:: What needs to be done ::
Once you find the line with "Mokros, H. B." in the entries below, return exactly every line from it through the line with "30, e40. doi:10.1017/S2045796021000251".

(Page images and extracted text)
=====
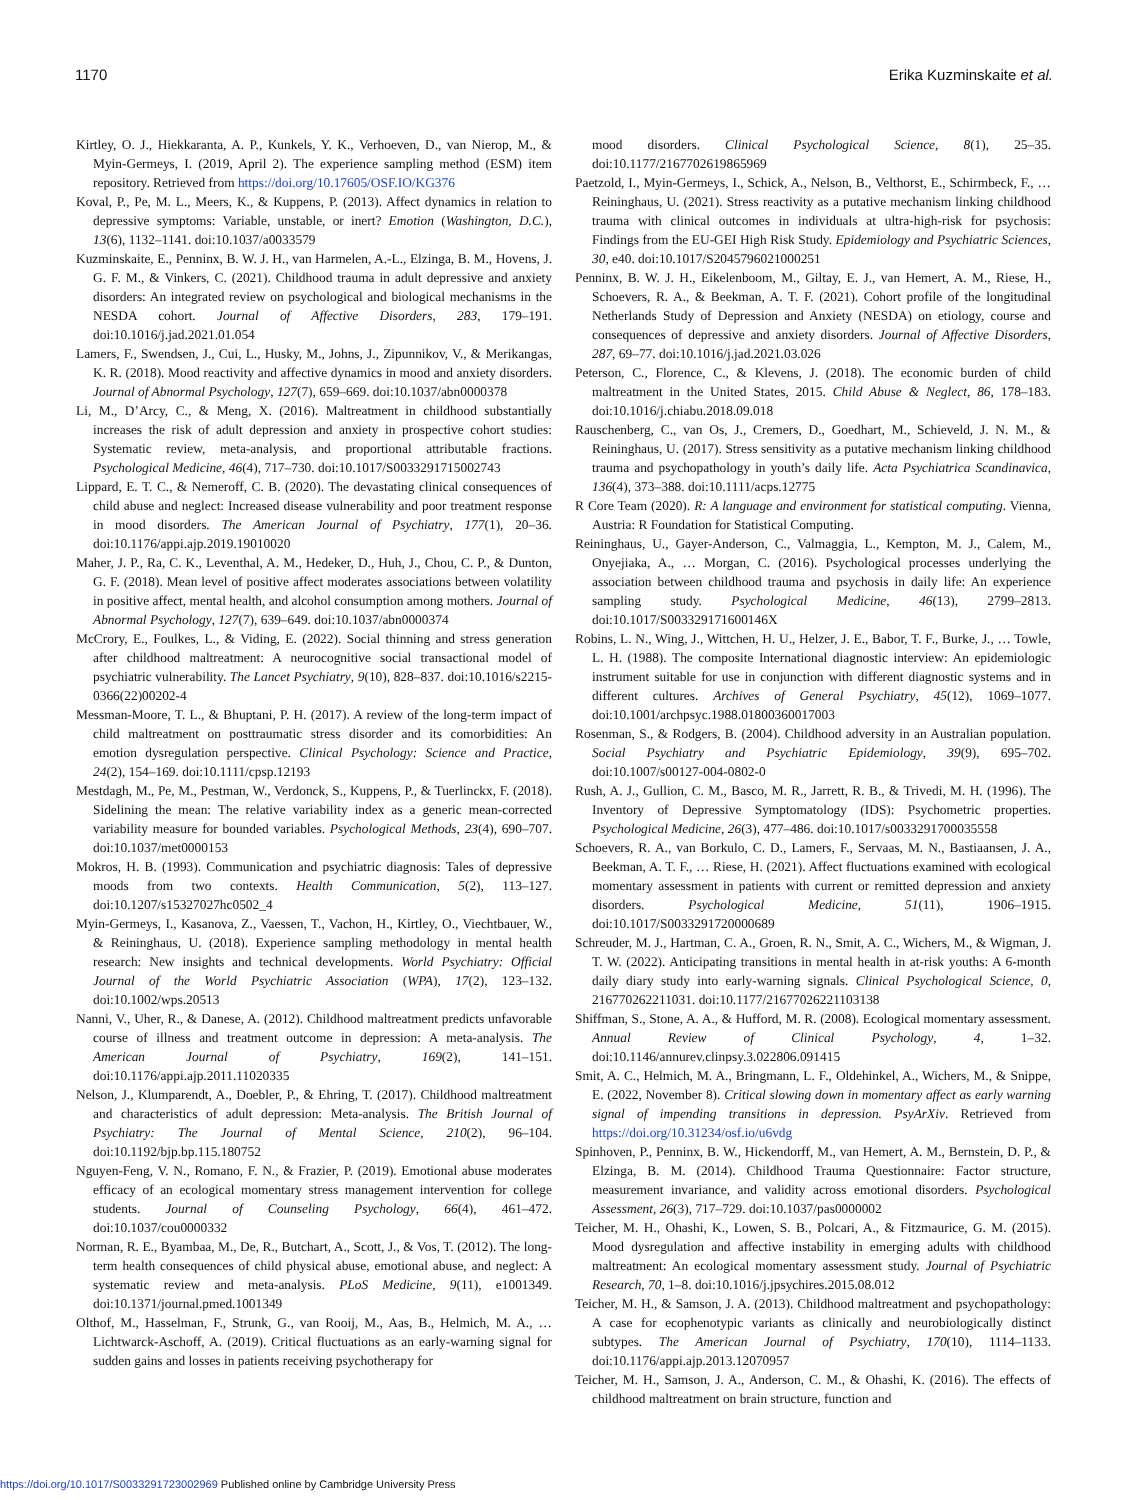1170 Erika Kuzminskaite et al.
Kirtley, O. J., Hiekkaranta, A. P., Kunkels, Y. K., Verhoeven, D., van Nierop, M., & Myin-Germeys, I. (2019, April 2). The experience sampling method (ESM) item repository. Retrieved from https://doi.org/10.17605/OSF.IO/KG376
Koval, P., Pe, M. L., Meers, K., & Kuppens, P. (2013). Affect dynamics in relation to depressive symptoms: Variable, unstable, or inert? Emotion (Washington, D.C.), 13(6), 1132–1141. doi:10.1037/a0033579
Kuzminskaite, E., Penninx, B. W. J. H., van Harmelen, A.-L., Elzinga, B. M., Hovens, J. G. F. M., & Vinkers, C. (2021). Childhood trauma in adult depressive and anxiety disorders: An integrated review on psychological and biological mechanisms in the NESDA cohort. Journal of Affective Disorders, 283, 179–191. doi:10.1016/j.jad.2021.01.054
Lamers, F., Swendsen, J., Cui, L., Husky, M., Johns, J., Zipunnikov, V., & Merikangas, K. R. (2018). Mood reactivity and affective dynamics in mood and anxiety disorders. Journal of Abnormal Psychology, 127(7), 659–669. doi:10.1037/abn0000378
Li, M., D’Arcy, C., & Meng, X. (2016). Maltreatment in childhood substantially increases the risk of adult depression and anxiety in prospective cohort studies: Systematic review, meta-analysis, and proportional attributable fractions. Psychological Medicine, 46(4), 717–730. doi:10.1017/S0033291715002743
Lippard, E. T. C., & Nemeroff, C. B. (2020). The devastating clinical consequences of child abuse and neglect: Increased disease vulnerability and poor treatment response in mood disorders. The American Journal of Psychiatry, 177(1), 20–36. doi:10.1176/appi.ajp.2019.19010020
Maher, J. P., Ra, C. K., Leventhal, A. M., Hedeker, D., Huh, J., Chou, C. P., & Dunton, G. F. (2018). Mean level of positive affect moderates associations between volatility in positive affect, mental health, and alcohol consumption among mothers. Journal of Abnormal Psychology, 127(7), 639–649. doi:10.1037/abn0000374
McCrory, E., Foulkes, L., & Viding, E. (2022). Social thinning and stress generation after childhood maltreatment: A neurocognitive social transactional model of psychiatric vulnerability. The Lancet Psychiatry, 9(10), 828–837. doi:10.1016/s2215-0366(22)00202-4
Messman-Moore, T. L., & Bhuptani, P. H. (2017). A review of the long-term impact of child maltreatment on posttraumatic stress disorder and its comorbidities: An emotion dysregulation perspective. Clinical Psychology: Science and Practice, 24(2), 154–169. doi:10.1111/cpsp.12193
Mestdagh, M., Pe, M., Pestman, W., Verdonck, S., Kuppens, P., & Tuerlinckx, F. (2018). Sidelining the mean: The relative variability index as a generic mean-corrected variability measure for bounded variables. Psychological Methods, 23(4), 690–707. doi:10.1037/met0000153
Mokros, H. B. (1993). Communication and psychiatric diagnosis: Tales of depressive moods from two contexts. Health Communication, 5(2), 113–127. doi:10.1207/s15327027hc0502_4
Myin-Germeys, I., Kasanova, Z., Vaessen, T., Vachon, H., Kirtley, O., Viechtbauer, W., & Reininghaus, U. (2018). Experience sampling methodology in mental health research: New insights and technical developments. World Psychiatry: Official Journal of the World Psychiatric Association (WPA), 17(2), 123–132. doi:10.1002/wps.20513
Nanni, V., Uher, R., & Danese, A. (2012). Childhood maltreatment predicts unfavorable course of illness and treatment outcome in depression: A meta-analysis. The American Journal of Psychiatry, 169(2), 141–151. doi:10.1176/appi.ajp.2011.11020335
Nelson, J., Klumparendt, A., Doebler, P., & Ehring, T. (2017). Childhood maltreatment and characteristics of adult depression: Meta-analysis. The British Journal of Psychiatry: The Journal of Mental Science, 210(2), 96–104. doi:10.1192/bjp.bp.115.180752
Nguyen-Feng, V. N., Romano, F. N., & Frazier, P. (2019). Emotional abuse moderates efficacy of an ecological momentary stress management intervention for college students. Journal of Counseling Psychology, 66(4), 461–472. doi:10.1037/cou0000332
Norman, R. E., Byambaa, M., De, R., Butchart, A., Scott, J., & Vos, T. (2012). The long-term health consequences of child physical abuse, emotional abuse, and neglect: A systematic review and meta-analysis. PLoS Medicine, 9(11), e1001349. doi:10.1371/journal.pmed.1001349
Olthof, M., Hasselman, F., Strunk, G., van Rooij, M., Aas, B., Helmich, M. A., … Lichtwarck-Aschoff, A. (2019). Critical fluctuations as an early-warning signal for sudden gains and losses in patients receiving psychotherapy for
mood disorders. Clinical Psychological Science, 8(1), 25–35. doi:10.1177/2167702619865969
Paetzold, I., Myin-Germeys, I., Schick, A., Nelson, B., Velthorst, E., Schirmbeck, F., … Reininghaus, U. (2021). Stress reactivity as a putative mechanism linking childhood trauma with clinical outcomes in individuals at ultra-high-risk for psychosis: Findings from the EU-GEI High Risk Study. Epidemiology and Psychiatric Sciences, 30, e40. doi:10.1017/S2045796021000251
Penninx, B. W. J. H., Eikelenboom, M., Giltay, E. J., van Hemert, A. M., Riese, H., Schoevers, R. A., & Beekman, A. T. F. (2021). Cohort profile of the longitudinal Netherlands Study of Depression and Anxiety (NESDA) on etiology, course and consequences of depressive and anxiety disorders. Journal of Affective Disorders, 287, 69–77. doi:10.1016/j.jad.2021.03.026
Peterson, C., Florence, C., & Klevens, J. (2018). The economic burden of child maltreatment in the United States, 2015. Child Abuse & Neglect, 86, 178–183. doi:10.1016/j.chiabu.2018.09.018
Rauschenberg, C., van Os, J., Cremers, D., Goedhart, M., Schieveld, J. N. M., & Reininghaus, U. (2017). Stress sensitivity as a putative mechanism linking childhood trauma and psychopathology in youth’s daily life. Acta Psychiatrica Scandinavica, 136(4), 373–388. doi:10.1111/acps.12775
R Core Team (2020). R: A language and environment for statistical computing. Vienna, Austria: R Foundation for Statistical Computing.
Reininghaus, U., Gayer-Anderson, C., Valmaggia, L., Kempton, M. J., Calem, M., Onyejiaka, A., … Morgan, C. (2016). Psychological processes underlying the association between childhood trauma and psychosis in daily life: An experience sampling study. Psychological Medicine, 46(13), 2799–2813. doi:10.1017/S003329171600146X
Robins, L. N., Wing, J., Wittchen, H. U., Helzer, J. E., Babor, T. F., Burke, J., … Towle, L. H. (1988). The composite International diagnostic interview: An epidemiologic instrument suitable for use in conjunction with different diagnostic systems and in different cultures. Archives of General Psychiatry, 45(12), 1069–1077. doi:10.1001/archpsyc.1988.01800360017003
Rosenman, S., & Rodgers, B. (2004). Childhood adversity in an Australian population. Social Psychiatry and Psychiatric Epidemiology, 39(9), 695–702. doi:10.1007/s00127-004-0802-0
Rush, A. J., Gullion, C. M., Basco, M. R., Jarrett, R. B., & Trivedi, M. H. (1996). The Inventory of Depressive Symptomatology (IDS): Psychometric properties. Psychological Medicine, 26(3), 477–486. doi:10.1017/s0033291700035558
Schoevers, R. A., van Borkulo, C. D., Lamers, F., Servaas, M. N., Bastiaansen, J. A., Beekman, A. T. F., … Riese, H. (2021). Affect fluctuations examined with ecological momentary assessment in patients with current or remitted depression and anxiety disorders. Psychological Medicine, 51(11), 1906–1915. doi:10.1017/S0033291720000689
Schreuder, M. J., Hartman, C. A., Groen, R. N., Smit, A. C., Wichers, M., & Wigman, J. T. W. (2022). Anticipating transitions in mental health in at-risk youths: A 6-month daily diary study into early-warning signals. Clinical Psychological Science, 0, 216770262211031. doi:10.1177/21677026221103138
Shiffman, S., Stone, A. A., & Hufford, M. R. (2008). Ecological momentary assessment. Annual Review of Clinical Psychology, 4, 1–32. doi:10.1146/annurev.clinpsy.3.022806.091415
Smit, A. C., Helmich, M. A., Bringmann, L. F., Oldehinkel, A., Wichers, M., & Snippe, E. (2022, November 8). Critical slowing down in momentary affect as early warning signal of impending transitions in depression. PsyArXiv. Retrieved from https://doi.org/10.31234/osf.io/u6vdg
Spinhoven, P., Penninx, B. W., Hickendorff, M., van Hemert, A. M., Bernstein, D. P., & Elzinga, B. M. (2014). Childhood Trauma Questionnaire: Factor structure, measurement invariance, and validity across emotional disorders. Psychological Assessment, 26(3), 717–729. doi:10.1037/pas0000002
Teicher, M. H., Ohashi, K., Lowen, S. B., Polcari, A., & Fitzmaurice, G. M. (2015). Mood dysregulation and affective instability in emerging adults with childhood maltreatment: An ecological momentary assessment study. Journal of Psychiatric Research, 70, 1–8. doi:10.1016/j.jpsychires.2015.08.012
Teicher, M. H., & Samson, J. A. (2013). Childhood maltreatment and psychopathology: A case for ecophenotypic variants as clinically and neurobiologically distinct subtypes. The American Journal of Psychiatry, 170(10), 1114–1133. doi:10.1176/appi.ajp.2013.12070957
Teicher, M. H., Samson, J. A., Anderson, C. M., & Ohashi, K. (2016). The effects of childhood maltreatment on brain structure, function and
https://doi.org/10.1017/S0033291723002969 Published online by Cambridge University Press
=====
:: Expected answer ::
Mokros, H. B. (1993). Communication and psychiatric diagnosis: Tales of depressive moods from two contexts. Health Communication, 5(2), 113–127. doi:10.1207/s15327027hc0502_4
Myin-Germeys, I., Kasanova, Z., Vaessen, T., Vachon, H., Kirtley, O., Viechtbauer, W., & Reininghaus, U. (2018). Experience sampling methodology in mental health research: New insights and technical developments. World Psychiatry: Official Journal of the World Psychiatric Association (WPA), 17(2), 123–132. doi:10.1002/wps.20513
Nanni, V., Uher, R., & Danese, A. (2012). Childhood maltreatment predicts unfavorable course of illness and treatment outcome in depression: A meta-analysis. The American Journal of Psychiatry, 169(2), 141–151. doi:10.1176/appi.ajp.2011.11020335
Nelson, J., Klumparendt, A., Doebler, P., & Ehring, T. (2017). Childhood maltreatment and characteristics of adult depression: Meta-analysis. The British Journal of Psychiatry: The Journal of Mental Science, 210(2), 96–104. doi:10.1192/bjp.bp.115.180752
Nguyen-Feng, V. N., Romano, F. N., & Frazier, P. (2019). Emotional abuse moderates efficacy of an ecological momentary stress management intervention for college students. Journal of Counseling Psychology, 66(4), 461–472. doi:10.1037/cou0000332
Norman, R. E., Byambaa, M., De, R., Butchart, A., Scott, J., & Vos, T. (2012). The long-term health consequences of child physical abuse, emotional abuse, and neglect: A systematic review and meta-analysis. PLoS Medicine, 9(11), e1001349. doi:10.1371/journal.pmed.1001349
Olthof, M., Hasselman, F., Strunk, G., van Rooij, M., Aas, B., Helmich, M. A., … Lichtwarck-Aschoff, A. (2019). Critical fluctuations as an early-warning signal for sudden gains and losses in patients receiving psychotherapy for
mood disorders. Clinical Psychological Science, 8(1), 25–35. doi:10.1177/2167702619865969
Paetzold, I., Myin-Germeys, I., Schick, A., Nelson, B., Velthorst, E., Schirmbeck, F., … Reininghaus, U. (2021). Stress reactivity as a putative mechanism linking childhood trauma with clinical outcomes in individuals at ultra-high-risk for psychosis: Findings from the EU-GEI High Risk Study. Epidemiology and Psychiatric Sciences, 30, e40. doi:10.1017/S2045796021000251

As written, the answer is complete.